2011 Annual Report
1a.Objectives (from AD-416)
The overall objective of this cooperative research project is to: develop WEPS into a user friendly model capable of being easily learned and correctly applied by farmers, land managers, field technicians, etc., for use in determining susceptibility of managed land to wind erosion. Specific objectives are to: .
1)incorporate WEPS into regional air quality models;.
2)extend WEPS for better usage in non-cropland environments;.
3)enhance WEPS functionality by improving the plant growth model component, correctly representing organic soils, handling multiple subregions, and representing air flow over variable terrain elevations;.
4)assist in combining WEPS and WEPP models into a single wind/water erosion model; and.
5)improving the standalone erosion submodel component of the WEPS model to better address research and non-agricultural specific issues with wind erosion.
1b.Approach (from AD-416)
1. Modify WEPS to allow it to be incorporated into regional air quality models. This requires the model to be modified to allow the current state to be saved to a file and the model restarted from that state in the future. Additionally, the model will require specialized output for the controlling regional dispersion model being used.

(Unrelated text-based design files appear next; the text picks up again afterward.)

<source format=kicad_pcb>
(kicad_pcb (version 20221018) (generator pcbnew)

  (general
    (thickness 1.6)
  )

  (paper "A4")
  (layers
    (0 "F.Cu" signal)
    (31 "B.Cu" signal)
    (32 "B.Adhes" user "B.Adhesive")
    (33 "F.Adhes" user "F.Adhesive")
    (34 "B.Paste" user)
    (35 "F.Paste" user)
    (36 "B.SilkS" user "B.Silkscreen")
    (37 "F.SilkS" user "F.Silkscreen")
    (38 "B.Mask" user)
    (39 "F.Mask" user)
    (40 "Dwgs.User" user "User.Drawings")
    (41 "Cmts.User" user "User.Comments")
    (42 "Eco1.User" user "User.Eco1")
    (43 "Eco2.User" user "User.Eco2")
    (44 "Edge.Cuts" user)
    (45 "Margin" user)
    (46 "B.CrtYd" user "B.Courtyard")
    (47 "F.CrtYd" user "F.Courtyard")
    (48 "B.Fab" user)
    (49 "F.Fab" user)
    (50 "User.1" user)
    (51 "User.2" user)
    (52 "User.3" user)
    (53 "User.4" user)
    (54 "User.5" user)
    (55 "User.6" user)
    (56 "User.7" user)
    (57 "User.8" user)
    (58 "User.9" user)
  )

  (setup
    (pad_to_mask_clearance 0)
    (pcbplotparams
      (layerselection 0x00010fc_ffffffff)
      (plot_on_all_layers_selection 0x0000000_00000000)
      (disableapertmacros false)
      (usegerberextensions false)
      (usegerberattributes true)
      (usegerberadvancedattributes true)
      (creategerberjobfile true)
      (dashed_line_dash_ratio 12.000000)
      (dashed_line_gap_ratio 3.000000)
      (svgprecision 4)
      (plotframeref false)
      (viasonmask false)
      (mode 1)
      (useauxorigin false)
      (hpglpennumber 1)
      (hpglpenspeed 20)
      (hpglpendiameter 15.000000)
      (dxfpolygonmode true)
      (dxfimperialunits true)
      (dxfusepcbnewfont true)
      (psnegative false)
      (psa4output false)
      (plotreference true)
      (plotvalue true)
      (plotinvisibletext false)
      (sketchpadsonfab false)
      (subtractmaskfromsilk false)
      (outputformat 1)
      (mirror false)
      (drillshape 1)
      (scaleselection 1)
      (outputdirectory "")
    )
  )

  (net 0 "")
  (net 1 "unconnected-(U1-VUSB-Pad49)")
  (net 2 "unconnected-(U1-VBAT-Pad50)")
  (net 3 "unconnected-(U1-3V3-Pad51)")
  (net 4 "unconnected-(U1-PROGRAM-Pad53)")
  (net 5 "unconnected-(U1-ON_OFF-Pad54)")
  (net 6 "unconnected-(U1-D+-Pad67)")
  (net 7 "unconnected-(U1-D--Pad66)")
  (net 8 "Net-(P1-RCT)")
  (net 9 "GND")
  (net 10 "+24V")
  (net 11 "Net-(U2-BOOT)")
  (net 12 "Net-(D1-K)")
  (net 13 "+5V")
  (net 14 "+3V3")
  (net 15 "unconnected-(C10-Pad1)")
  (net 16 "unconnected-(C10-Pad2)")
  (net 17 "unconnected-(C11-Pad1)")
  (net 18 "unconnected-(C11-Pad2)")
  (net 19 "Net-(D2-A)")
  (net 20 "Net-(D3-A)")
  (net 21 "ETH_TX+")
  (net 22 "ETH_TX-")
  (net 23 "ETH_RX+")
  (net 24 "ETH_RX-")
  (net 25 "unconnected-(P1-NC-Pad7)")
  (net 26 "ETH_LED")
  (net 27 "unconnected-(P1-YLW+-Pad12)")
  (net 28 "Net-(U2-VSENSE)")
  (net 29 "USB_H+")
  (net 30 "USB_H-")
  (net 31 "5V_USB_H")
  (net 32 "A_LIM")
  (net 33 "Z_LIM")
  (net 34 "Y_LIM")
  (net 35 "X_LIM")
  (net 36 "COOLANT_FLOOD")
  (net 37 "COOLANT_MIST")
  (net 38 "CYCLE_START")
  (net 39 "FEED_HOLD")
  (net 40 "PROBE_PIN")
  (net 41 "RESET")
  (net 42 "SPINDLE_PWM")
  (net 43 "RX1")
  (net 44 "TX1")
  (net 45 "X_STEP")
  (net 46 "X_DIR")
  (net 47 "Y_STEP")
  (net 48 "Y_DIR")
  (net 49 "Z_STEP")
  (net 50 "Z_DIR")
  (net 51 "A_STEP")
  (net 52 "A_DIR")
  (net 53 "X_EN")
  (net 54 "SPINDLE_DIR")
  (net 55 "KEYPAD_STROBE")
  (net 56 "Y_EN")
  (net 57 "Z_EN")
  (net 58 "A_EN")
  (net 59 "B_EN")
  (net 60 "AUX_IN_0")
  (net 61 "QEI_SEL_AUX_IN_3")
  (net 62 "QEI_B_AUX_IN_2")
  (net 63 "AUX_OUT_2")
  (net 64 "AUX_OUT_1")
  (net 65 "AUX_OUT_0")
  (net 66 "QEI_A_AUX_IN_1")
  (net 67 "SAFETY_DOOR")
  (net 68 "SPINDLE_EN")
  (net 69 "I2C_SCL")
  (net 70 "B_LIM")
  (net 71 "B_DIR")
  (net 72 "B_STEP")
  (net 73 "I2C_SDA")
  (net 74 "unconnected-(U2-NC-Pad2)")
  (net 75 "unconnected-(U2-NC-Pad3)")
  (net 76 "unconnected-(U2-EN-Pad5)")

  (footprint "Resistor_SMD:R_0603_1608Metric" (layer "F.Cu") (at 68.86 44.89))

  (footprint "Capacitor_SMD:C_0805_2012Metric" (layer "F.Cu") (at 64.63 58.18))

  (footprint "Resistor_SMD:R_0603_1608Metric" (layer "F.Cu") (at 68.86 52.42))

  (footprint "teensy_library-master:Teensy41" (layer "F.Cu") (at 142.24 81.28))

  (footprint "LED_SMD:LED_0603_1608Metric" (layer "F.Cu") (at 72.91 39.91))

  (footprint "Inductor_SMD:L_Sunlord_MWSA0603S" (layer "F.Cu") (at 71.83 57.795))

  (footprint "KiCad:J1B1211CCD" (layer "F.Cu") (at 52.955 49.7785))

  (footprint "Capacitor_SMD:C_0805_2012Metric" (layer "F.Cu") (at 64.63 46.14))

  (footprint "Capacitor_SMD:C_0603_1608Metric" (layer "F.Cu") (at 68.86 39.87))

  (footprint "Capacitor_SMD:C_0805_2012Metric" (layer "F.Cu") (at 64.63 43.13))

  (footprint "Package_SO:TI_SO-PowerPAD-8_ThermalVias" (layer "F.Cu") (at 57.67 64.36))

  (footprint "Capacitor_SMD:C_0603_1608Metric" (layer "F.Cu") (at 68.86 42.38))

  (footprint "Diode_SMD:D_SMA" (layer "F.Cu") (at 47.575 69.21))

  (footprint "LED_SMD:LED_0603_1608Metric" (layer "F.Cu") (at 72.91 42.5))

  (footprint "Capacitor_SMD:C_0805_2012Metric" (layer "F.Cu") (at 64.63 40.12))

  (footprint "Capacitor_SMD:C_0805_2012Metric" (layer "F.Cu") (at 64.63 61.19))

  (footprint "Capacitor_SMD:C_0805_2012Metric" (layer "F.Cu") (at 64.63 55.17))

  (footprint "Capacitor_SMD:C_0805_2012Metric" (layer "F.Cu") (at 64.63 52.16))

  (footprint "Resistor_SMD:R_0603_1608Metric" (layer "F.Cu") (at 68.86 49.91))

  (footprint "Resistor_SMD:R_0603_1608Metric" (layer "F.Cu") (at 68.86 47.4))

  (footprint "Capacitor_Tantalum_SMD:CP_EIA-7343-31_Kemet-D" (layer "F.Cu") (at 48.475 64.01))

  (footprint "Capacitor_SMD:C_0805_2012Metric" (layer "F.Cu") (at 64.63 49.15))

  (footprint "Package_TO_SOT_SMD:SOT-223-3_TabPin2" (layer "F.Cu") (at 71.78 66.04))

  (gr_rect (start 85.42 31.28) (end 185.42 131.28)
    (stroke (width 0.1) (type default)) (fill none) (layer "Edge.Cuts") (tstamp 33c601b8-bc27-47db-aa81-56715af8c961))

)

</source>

2. WEPS is currently cropland oriented. It needs to be extended to improve applicability in other, non-cropland environments. This requires modification of user interface terminology for non-agriculture environments and representation of management, land and vegetation features not typical in cropland management rotations.

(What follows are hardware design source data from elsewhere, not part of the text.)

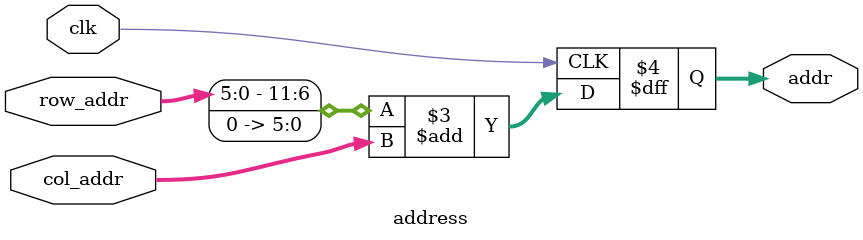
<source format=v>
`timescale 1ns / 1ps
module address(
	input wire clk,
	input wire [9:0] col_addr,
	input wire [8:0] row_addr,
	output reg [11:0] addr
    ); 
	
	always @ (posedge clk) begin
		addr <= ((row_addr << 6) + col_addr);	
	end

endmodule

</source>
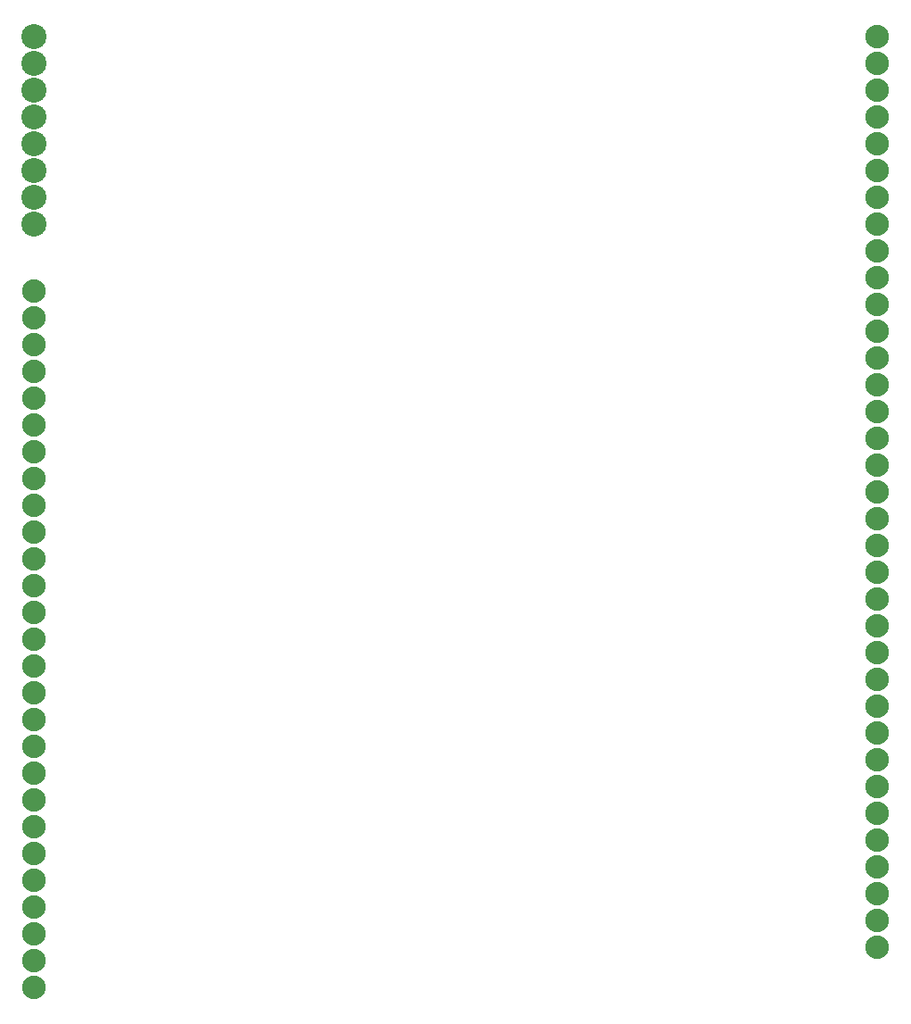
<source format=gbs>
G04 MADE WITH FRITZING*
G04 WWW.FRITZING.ORG*
G04 SINGLE SIDED*
G04 HOLES NOT PLATED*
G04 CONTOUR ON CENTER OF CONTOUR VECTOR*
%ASAXBY*%
%FSLAX23Y23*%
%MOIN*%
%OFA0B0*%
%SFA1.0B1.0*%
%ADD10C,0.093307*%
%ADD11C,0.088000*%
%LNMASK0*%
G90*
G70*
G54D10*
X200Y3687D03*
X200Y3587D03*
X200Y3487D03*
X200Y3387D03*
X200Y3287D03*
X200Y3187D03*
X200Y3087D03*
X200Y2987D03*
G54D11*
X200Y2737D03*
X200Y2637D03*
X200Y2537D03*
X200Y2437D03*
X200Y2337D03*
X200Y2237D03*
X200Y2137D03*
X200Y2037D03*
X200Y1937D03*
X200Y1837D03*
X200Y1737D03*
X200Y1637D03*
X200Y1537D03*
X200Y1437D03*
X200Y1337D03*
X200Y1237D03*
X200Y1137D03*
X200Y1037D03*
X200Y937D03*
X200Y837D03*
X200Y737D03*
X200Y637D03*
X200Y537D03*
X200Y437D03*
X200Y337D03*
X200Y237D03*
X200Y137D03*
X3350Y3687D03*
X3350Y3587D03*
X3350Y3487D03*
X3350Y3387D03*
X3350Y3287D03*
X3350Y3187D03*
X3350Y3087D03*
X3350Y2987D03*
X3350Y2887D03*
X3350Y2787D03*
X3350Y2687D03*
X3350Y2587D03*
X3350Y2487D03*
X3350Y2387D03*
X3350Y2287D03*
X3350Y2187D03*
X3350Y2087D03*
X3350Y1987D03*
X3350Y1887D03*
X3350Y1787D03*
X3350Y1687D03*
X3350Y1587D03*
X3350Y1487D03*
X3350Y1387D03*
X3350Y1287D03*
X3350Y1187D03*
X3350Y1087D03*
X3350Y987D03*
X3350Y887D03*
X3350Y787D03*
X3350Y687D03*
X3350Y587D03*
X3350Y487D03*
X3350Y387D03*
X3350Y287D03*
G04 End of Mask0*
M02*
</source>
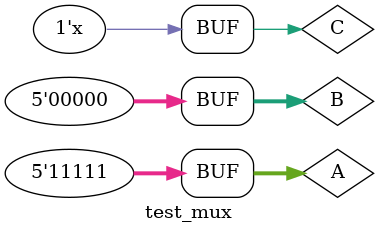
<source format=v>
`timescale 1ns / 1ps


module test_mux();
reg [4:0]A,B;
reg C;
wire [4:0]S;
mux m0(.A(A),.B(B),.C(C),.S(S));

initial begin
A=5'b11111;
B=5'b00000;
C=1'b0;
end

always begin
#20 C=~C;
end

endmodule


</source>
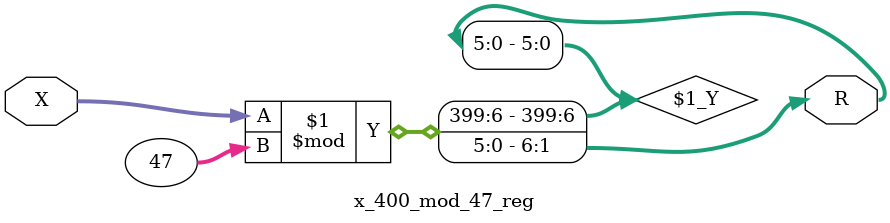
<source format=v>
module x_400_mod_47_reg(
    input [400:1] X,
    output [6:1] R
    );


assign R = X % 47;

endmodule

</source>
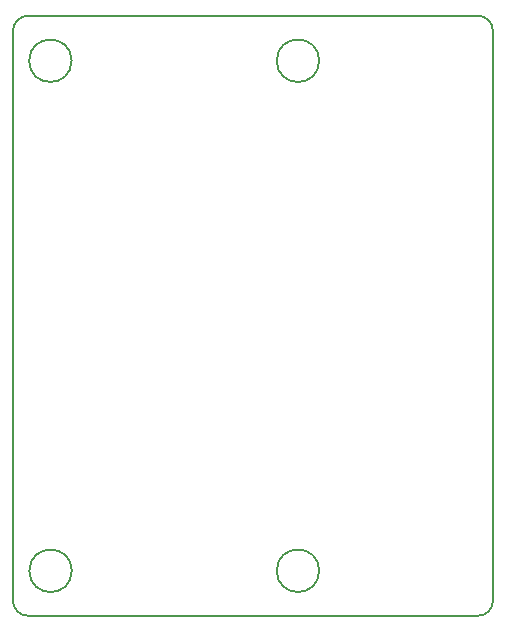
<source format=gbr>
G04 #@! TF.GenerationSoftware,KiCad,Pcbnew,5.0.2-bee76a0~70~ubuntu18.04.1*
G04 #@! TF.CreationDate,2020-05-13T22:21:42-07:00*
G04 #@! TF.ProjectId,pcb,7063622e-6b69-4636-9164-5f7063625858,rev?*
G04 #@! TF.SameCoordinates,Original*
G04 #@! TF.FileFunction,Profile,NP*
%FSLAX46Y46*%
G04 Gerber Fmt 4.6, Leading zero omitted, Abs format (unit mm)*
G04 Created by KiCad (PCBNEW 5.0.2-bee76a0~70~ubuntu18.04.1) date Wed 13 May 2020 10:21:42 PM PDT*
%MOMM*%
%LPD*%
G01*
G04 APERTURE LIST*
%ADD10C,0.150000*%
%ADD11C,0.200000*%
G04 APERTURE END LIST*
D10*
X137160000Y-76200000D02*
X137160000Y-124460000D01*
X137160000Y-76200000D02*
G75*
G02X138430000Y-74930000I1270000J0D01*
G01*
X138430000Y-125730000D02*
G75*
G02X137160000Y-124460000I0J1270000D01*
G01*
X142142102Y-121925000D02*
G75*
G03X142142102Y-121925000I-1796051J0D01*
G01*
X142125000Y-78740000D02*
G75*
G03X142125000Y-78740000I-1796051J0D01*
G01*
X163086051Y-78740000D02*
G75*
G03X163086051Y-78740000I-1796051J0D01*
G01*
X163086051Y-121920000D02*
G75*
G03X163086051Y-121920000I-1796051J0D01*
G01*
X177800000Y-124460000D02*
G75*
G02X176530000Y-125730000I-1270000J0D01*
G01*
X176530000Y-74930000D02*
G75*
G02X177800000Y-76200000I0J-1270000D01*
G01*
D11*
X176530000Y-125730000D02*
X138430000Y-125730000D01*
X177800000Y-76200000D02*
X177800000Y-124460000D01*
X138430000Y-74930000D02*
X176530000Y-74930000D01*
M02*

</source>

3. Improvements in the plant growth and soil/water interaction science components are necessary to more fully represent all cropland conditions, especially multiple crop species growing simultaneously and organic soils being farmed. In addition, handling multiple subregions will allow for variability of soil/cropping conditions on a site. Representing the change in wind flow over variable elevation of a site’s terrain will also improve the model’s range of applicability.
4. Address the database and science issues as required to allow WEPP and WEPS to share as many science modules and databases as possible, improving the ability to combine the models into a single model.

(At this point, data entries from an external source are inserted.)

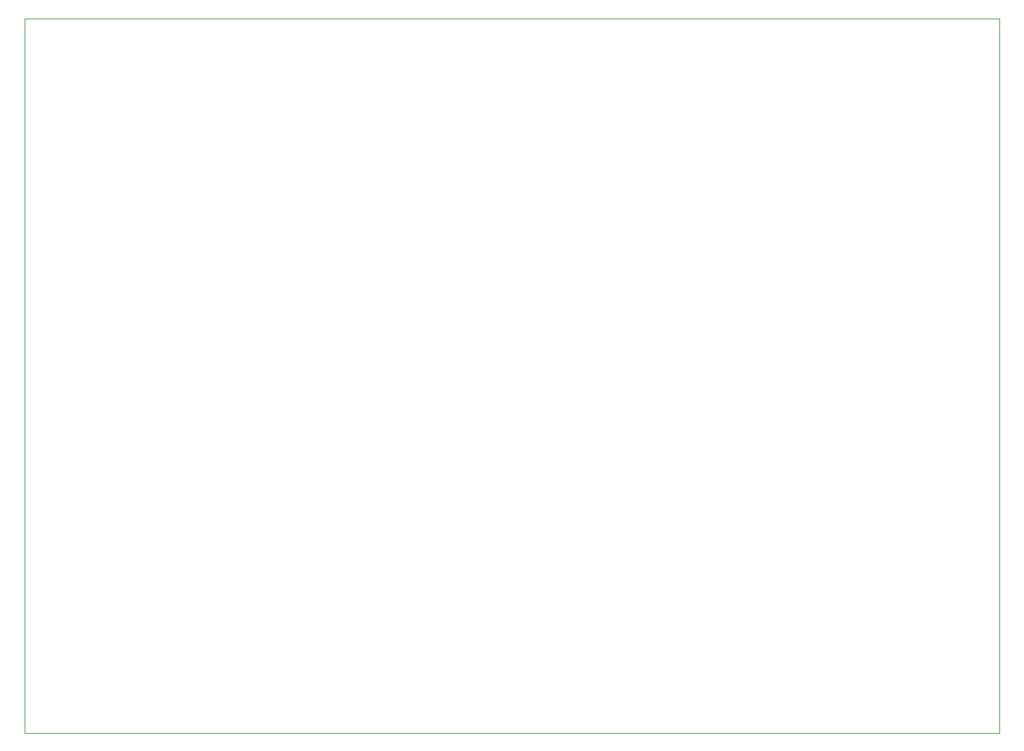
<source format=gbr>
G04 (created by PCBNEW (2013-08-24 BZR 4298)-stable) date Sat 25 Jan 2014 07:06:08 PM PST*
%MOIN*%
G04 Gerber Fmt 3.4, Leading zero omitted, Abs format*
%FSLAX34Y34*%
G01*
G70*
G90*
G04 APERTURE LIST*
%ADD10C,0.005906*%
%ADD11C,0.003937*%
G04 APERTURE END LIST*
G54D10*
G54D11*
X57874Y-23622D02*
X9055Y-23622D01*
X57874Y-59448D02*
X57874Y-23622D01*
X9055Y-59448D02*
X57874Y-59448D01*
X9055Y-23622D02*
X9055Y-59448D01*
M02*

</source>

5. Address user interface issues, agriculture terminology, etc., of SWEEP to better meet non-agriculture user needs.
A multi-day meeting in Manhattan was held at the Center for Grain and Animal Health Research (CGAHR) with scientists from Fort Collins, Colorado. This meeting developed a multi-step path laid out to accomplish the task of incorporating the Universal Plant Growth Model (UPGM) into WEPS and providing a testbed environment for the plant growth model. Tasks identified were to: a) develop the XML description for UPGM plant growth/decomposition records defining the necessary parameters; b) write code to read and write the XML records; c) modify WEPS science code to allow the UPGM model to be incorporated as an alternative plant growth submodel; d) make necessary changes to the interface to handle the UPGM plant records and expose the required crop parameter data to the user; and e) provide a means to quickly and easily plot the parameter data versus time.
As part of the UPGM project, a Fortran XML parsing package has been obtained and is being incorporated into the WEPS science code. An “inverse distance” weighting method was added as an option to the CLIGEN station interpolation code for evaluation by NRCS. Also, a new “cook” build environment was created for compiling the WEPS and SWEEP science code. This was done to better handle multiple Fortran compilers and the different operating system environments the code is run under more easily. In addition, Windows installations have been changed back to MSI builds to better deal with the variety of Windows environments that WEPS is used on. Changes were also made to the interface code and database locations to allow WEPS to correctly function under Windows Vista and Windows 7.
Methods used to monitor this project included, discussing project plans, reviewing program goals and accomplishments with the Cooperator’s PI at ARS and NRCS facilities; by teleconference, e-mail or other types of written correspondence; providing technical advice to Cooperator’s personnel; and, conducting site visits at Cooperator’s facilities.